MADRID: Die spanische Zeitung «El Mundo» kommentiert am Montag die Gefahr durch die neue Virusvariante Omikron:

«Wenn politische Versprechen oft leer sind, waren sie noch nie so leer wie jetzt. Prognosen sind angesichts von Virusmutationen nutzlos. Nachdem Verunsicherung und Panik eine Zeit lang weniger intensiv als die Pandemie waren, flammt diese nun wieder auf. Angst, Stress und Traurigkeit kehren zurück. Es gibt keine größere Katastrophe, als das Unglück herannahen zu sehen. Als es so schien, als hätten wir das Übel gebannt, kehrt das Übel aus Afrika zurück, als Rache für die Selbstsucht der Selbstzufriedenen. Es lauert bereits in mehreren Ländern Europas und ist so ansteckend wie Hass.

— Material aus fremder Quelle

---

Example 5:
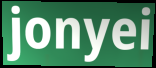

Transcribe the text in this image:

jonyei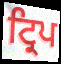
ਟ੍ਰਿਪ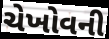
ચેખોવની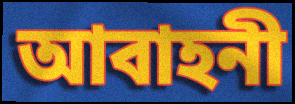
আবাহনী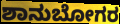
ಶಾನುಬೋಗರ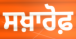
ਸਖ਼ਾਰੋਫ਼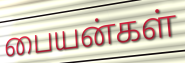
பையன்கள்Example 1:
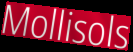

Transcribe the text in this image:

Mollisols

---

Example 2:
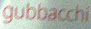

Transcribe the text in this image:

gubbacchi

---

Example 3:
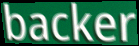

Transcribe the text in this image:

backer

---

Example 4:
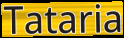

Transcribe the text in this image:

Tataria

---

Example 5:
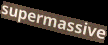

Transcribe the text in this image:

supermassive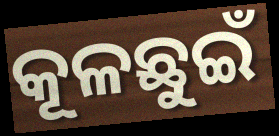
କୂଳଛୁଇଁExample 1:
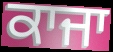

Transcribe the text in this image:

ਕਾਜਾ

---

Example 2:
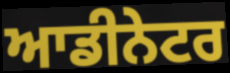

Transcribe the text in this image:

ਆਡੀਨੇਟਰ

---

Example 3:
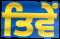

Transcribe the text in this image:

ਤਿਵੇਂ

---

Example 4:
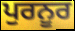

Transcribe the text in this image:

ਪੁਰਨੂਰ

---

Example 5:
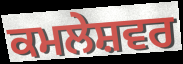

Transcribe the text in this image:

ਕਮਲੇਸ਼ਵਰ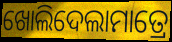
ଖୋଲିଦେଲାମାତ୍ରେ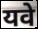
यवेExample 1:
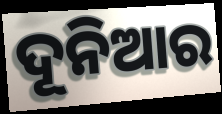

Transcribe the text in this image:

ଦୂନିଆର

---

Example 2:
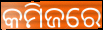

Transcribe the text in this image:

Die Nachrichten über Omikron sind über Prognosen, Rhetorik und die Aktienmärkte hinweggefegt. Es geht nicht um die Angst vor einer nuklearen Katastrophe, sondern um einen Hustenanfall, der einen umbringen kann.»


«Washington Post»: Ärmel hoch und impfen lassen

WASHINGTON: Zur Coronalage in den USA und der erfolgreichen Impfkampagne im öffentlichen Dienst schreibt die «Washington Post» am Montag in ihrer Online-Ausgabe:

«Die mehr als 3,5 Millionen Beschäftigen der Bundesbehörden haben die von Präsident Biden gesetzte Frist für eine Impfung zu 92 Prozent mit mindestens einer Dosis erfüllt. Herr Bidens Vorschlag, auch die Mitarbeiter größerer Unternehmen zur Impfung zu verpflichten, hängt derzeit wegen juristischer Anfechtungen fest, aber das sollte nicht von der Tatsachen ablenken, dass Impfverpflichtungen dabei helfen, dass mehr Menschen mehr Spritzen bekommen. Wenn alle Amerikaner so impfbereit wären wie die Bundesangestellten, gäbe es viel weniger Elend. (...) Herr Bidens Anordnung für die öffentlichen Beschäftigten vom 9. September hat beeindruckende Ergebnisse hervorgebracht. (...) In vielen Fällen im Privatsektor haben die Beschäftigen Spritzen akzeptiert, wenn man es von ihnen verlangte. (...) Kurz und gut, der schnellste Weg aus der Pandemie ist für alle, ihre Ärmel hochzukrempeln.»